How to predict urban mobility from complexity science?

Published on September 21, 2017 18:57

Written by Israel Colchado / Translation by Carlos López Natarén

We are many and we will be more. According to a United Nations study, by 2014, 54% of the world's population lived in cities and by 2050 the world's urban population will exceed 66%.

A key issue for the future is to analyze (and ideally predict) how all these people will move. During her plenary lecture at the Conference on Science Complex 2017, urban mobility specialist Marta C. González showed some results to solve this problem using an approach from the complexity sciences.

"When you study the data of a complex system, what kind of scientist you are? Someone trying to find universal standards and laws (universality) or someone looking for differences and variations (heterogeneity)?", Gonzalez asked to the audience.

She mentioned that although they appear very contradictory positions, both can be seen as one. In fact, for scientists both approaches are necessary in their model of human mobility.

"We need the combination of both positions, universality and heterogeneity, to convert fingerprint signals into a model capable of creating synthetic trajectories similar to what people would do in cities. It would be a very useful model in terms of planning," said the researcher.

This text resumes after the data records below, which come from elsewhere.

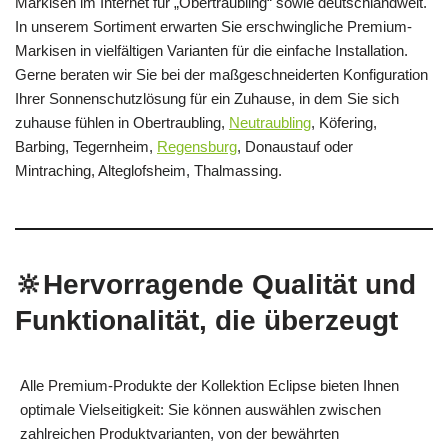
Markisen im Internet für „Obertraubling“ sowie deutschlandweit.
In unserem Sortiment erwarten Sie erschwingliche Premium-
Markisen in vielfältigen Varianten für die einfache Installation.
Gerne beraten wir Sie bei der maßgeschneiderten Konfiguration
Ihrer Sonnenschutzlösung für ein Zuhause, in dem Sie sich
zuhause fühlen in Obertraubling,
Neutraubling
, Köfering,
Barbing, Tegernheim,
Regensburg
, Donaustauf oder
Mintraching, Alteglofsheim, Thalmassing.
🔆Hervorragende Qualität und
Funktionalität, die überzeugt
Alle Premium-Produkte der Kollektion Eclipse bieten Ihnen
optimale Vielseitigkeit: Sie können auswählen zwischen
zahlreichen Produktvarianten, von der bewährten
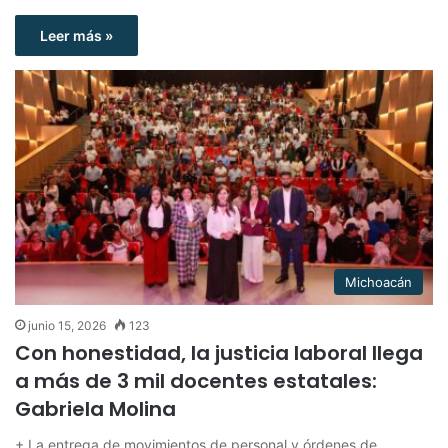
Leer más »
Michoacán
junio 15, 2026
123
Con honestidad, la justicia laboral llega
a más de 3 mil docentes estatales:
Gabriela Molina
+ ⁠La entrega de movimientos de personal y órdenes de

Starting from the universal approach, the researcher uses an approach called "gravity law". From this perspective, you can analyze the user who decides his trips from the distance and the infrastructure at his disposal.

From the heterogeneity approach, on the other hand, it allows analyzing how the user modifies his behavior when transportation resources are limited. People can decide with some probability how to make their trip; they can be selfish (they adapt the environment to their advantage); they can follow a habit (they always walk the same way) or they can be altruistic, that is to say, they prefer that other users use these resources at their own expense.

Thus, for Marta González, the universal and heterogeneous approaches will work together to better understand how the user moves and how these mobility patterns will be transformed in the future, when the population increase and limitations in transportation are more evident.